* **Comprueba tu comprensión**:
1/ Transcribe del texto sobre el bienestar social todo lo que va desde "La misma existencia" hasta "carecen de ellos.".
2/ Resume en dos oraciones el texto sobre el bienestar social.
3/ Según el texto sobre el bienestar social, ¿de qué depende la misma existencia de la vida social?

* **Texto de lectura**:
# # #

Las políticas sociales han venido intentando evitar los mecanismos de exclusión social y este ha sido el fruto del diseño de los estados europeos de la segunda mitad del siglo XX y que hoy vemos tambalear. Es preciso repensar un nuevo diseño de la protección social que sea capaz de romper con esa dinámica. El compromiso de una sociedad mejor requiere un compromiso continuado de todos y, en los momentos de más incertidumbre, requiere un esfuerzo superior. Es preciso reestructurar un nuevo ámbito del bienestar social con un proyecto más articulado entre todos los recursos disponibles para alcanzar el bien común, como inversión para garantizar los derechos humanos y el apoyo en la corresponsabilidad de la sociedad civil, cooperando y en coordinación con el sector público, quien responde como garante del derecho en un nuevo espacio de responsabilidades compartidas.
La misma existencia de la vida social depende del reconocimiento de que existen deberes para con el prójimo, es decir, que en las relaciones recíprocas con los demás hay cosas que se deben de hacer y otras que no. Y es precisamente la existencia de estos deberes lo que implica que aparezcan los derechos. Es el derecho a la satisfacción mínima de necesidades en las personas que aceptan estar obligados por deberes morales recíprocos, y viceversa, estos derechos implican el correspondiente deber social de proporcionar bienes básicos a aquellas personas que lo necesitan o que carecen de ellos.
Es una gran oportunidad para redefinir los espacios públicos de garantía, respeto y protección, y privados de corresponsabilidad y, a su vez, una buena ocasión para fortalecer los lazos de compromiso entre los ciudadanos. La creación de un nuevo modelo relacional entre el sector privado (básicamente no lucrativo, pero también mercantil) y las administraciones públicas debe estructurar ese nuevo sector público del bienestar social.

# # #

* **Contenido de datos**:
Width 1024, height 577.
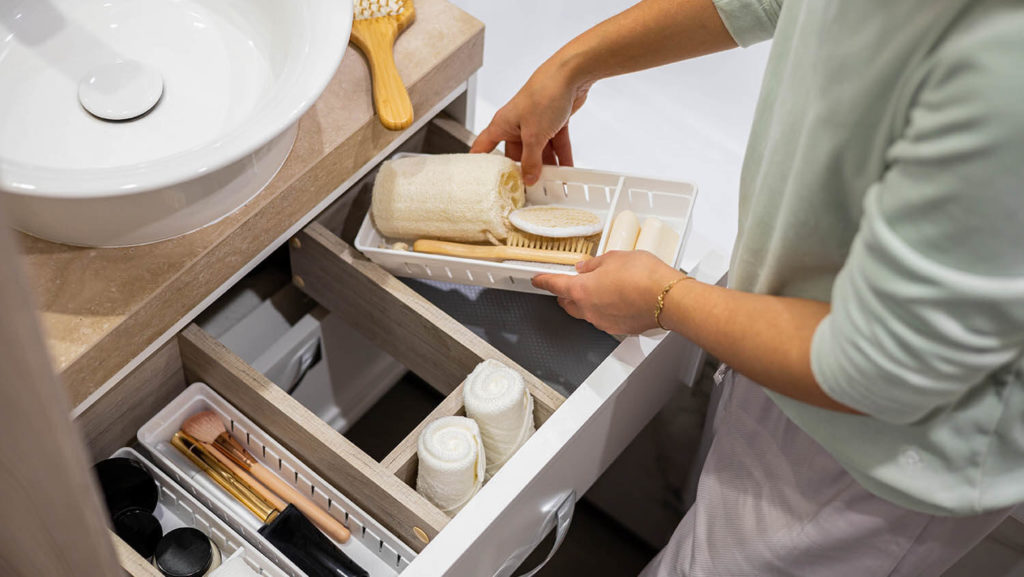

# # #

* **Lista de soluciones**:
1/
La misma existencia de la vida social depende del reconocimiento de que existen deberes para con el prójimo, es decir, que en las relaciones recíprocas con los demás hay cosas que se deben de hacer y otras que no. Y es precisamente la existencia de estos deberes lo que implica que aparezcan los derechos. Es el derecho a la satisfacción mínima de necesidades en las personas que aceptan estar obligados por deberes morales recíprocos, y viceversa, estos derechos implican el correspondiente deber social de proporcionar bienes básicos a aquellas personas que lo necesitan o que carecen de ellos.

2/ El texto plantea que es preciso repensar y reestructurar la protección social mediante un proyecto que articule todos los recursos disponibles y la corresponsabilidad de la sociedad civil, en coordinación con el sector público como garante del derecho. Sostiene que los deberes recíprocos con el prójimo dan lugar a derechos, como la satisfacción mínima de necesidades, y propone un nuevo modelo relacional entre el sector privado y las administraciones públicas.

3/ Del reconocimiento de que existen deberes para con el prójimo.